I couldn’t help thinking of this when I read this new study in the European Journal of Applied Physiology about “reduced-exertion high-intensity interval training” (REHIT). Over the last few years, high-intensity interval training (HIT) has gotten a lot of attention as a time-efficient way of getting many of the health benefits of aerobic exercise. There are various protocols — the classic is four to six 30-second sprints with 4:00 easy jogging or cycling to recover between each one; another common one is alternating bouts of 1:00 hard with 1:00 easy. These workouts seem to be highly effective at improving traits like insulin sensitivity. But there’s a catch, according to the authors of the new study:

However, whilst these observations [about HIT] are interesting from a human physiological perspective, their translation into physical activity recommendations for the general population is uncertain for two reasons. First, the relatively high exertion associated with ‘classic’ HIT sessions requires strong motivation and may be perceived as too strenuous for many sedentary individuals. Second, although a typical HIT session requires only 2–3 min of actual sprint exercise, when considered as a feasible exercise session including a warm-up, recovery intervals and cool-down, the total time commitment is more than 20 min [gasp!], reducing the time efficiency. Thus, there is scope for further research to determine whether the current HIT protocol can be modified to reduce the levels of exertion and time-commitment while maintaining the associated health benefits.

In other words, the “140 character” version of exercise is still too damn long, so we need to shorten it to 26 characters!

So here’s the protocol they used. The subjects (29 sedentary young men and women) did three workouts a week for six weeks. Each of these workouts was exactly 10 minutes long, and consisted almost exclusively of “low intensity” cycling, at 60 W. This is very easy. During each 10-minute workout, the subjects incorporated two 10- to 20-second hard sprints. That’s it. Lo and behold, the men in the REHIT group increased their insulin sensitivity by 28%. Strangely, the women didn’t improve — it’s not clear why there was a gender difference. It may be that the very short sprints are most useful for men, who tend to be more powerful and thus are able to burn through more glycogen in a short time.

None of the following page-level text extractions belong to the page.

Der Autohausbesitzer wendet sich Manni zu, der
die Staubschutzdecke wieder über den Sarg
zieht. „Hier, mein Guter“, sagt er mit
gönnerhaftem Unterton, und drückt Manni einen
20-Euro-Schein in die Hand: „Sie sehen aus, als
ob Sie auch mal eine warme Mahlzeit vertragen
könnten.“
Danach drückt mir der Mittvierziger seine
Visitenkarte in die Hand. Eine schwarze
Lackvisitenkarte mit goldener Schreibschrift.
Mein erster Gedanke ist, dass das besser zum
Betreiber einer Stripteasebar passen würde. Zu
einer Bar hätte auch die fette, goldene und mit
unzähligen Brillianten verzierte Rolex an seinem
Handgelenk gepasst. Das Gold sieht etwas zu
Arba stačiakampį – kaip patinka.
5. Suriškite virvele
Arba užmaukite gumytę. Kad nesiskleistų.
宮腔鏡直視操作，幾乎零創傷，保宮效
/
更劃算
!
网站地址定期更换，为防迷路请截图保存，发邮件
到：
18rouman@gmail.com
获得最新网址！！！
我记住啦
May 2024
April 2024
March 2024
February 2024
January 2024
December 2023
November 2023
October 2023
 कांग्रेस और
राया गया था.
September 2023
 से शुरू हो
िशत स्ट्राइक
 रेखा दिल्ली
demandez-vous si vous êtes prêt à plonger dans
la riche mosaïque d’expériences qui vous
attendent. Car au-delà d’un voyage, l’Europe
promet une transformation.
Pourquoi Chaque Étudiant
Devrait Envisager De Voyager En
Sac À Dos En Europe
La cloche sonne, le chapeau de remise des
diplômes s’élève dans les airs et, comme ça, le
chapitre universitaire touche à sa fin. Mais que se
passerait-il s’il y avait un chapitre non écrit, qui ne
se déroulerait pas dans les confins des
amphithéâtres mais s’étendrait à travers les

Anyway, there you have it: REHIT, the Flutter of exercise. I have to admit, part of me finds this a little funny. Soon we’ll be doing studies to show that, if you’re really and truly unfit, just blinking your eyes will allow you to make “measurable gains” in fitness parameters. On the other hand, the barriers to getting people to exercise really are tough to beat. I’m always encouraging my parents to do a little HIT rather than just stick to low-intensity activity — and they do, but they’re rarely motivated to spend more than 10 minutes in total. So it’s encouraging — and useful — to know that even a very minimal bout of high intensity will help. In the end, though, the message is pretty much what we already knew: every little bit helps — but more is better.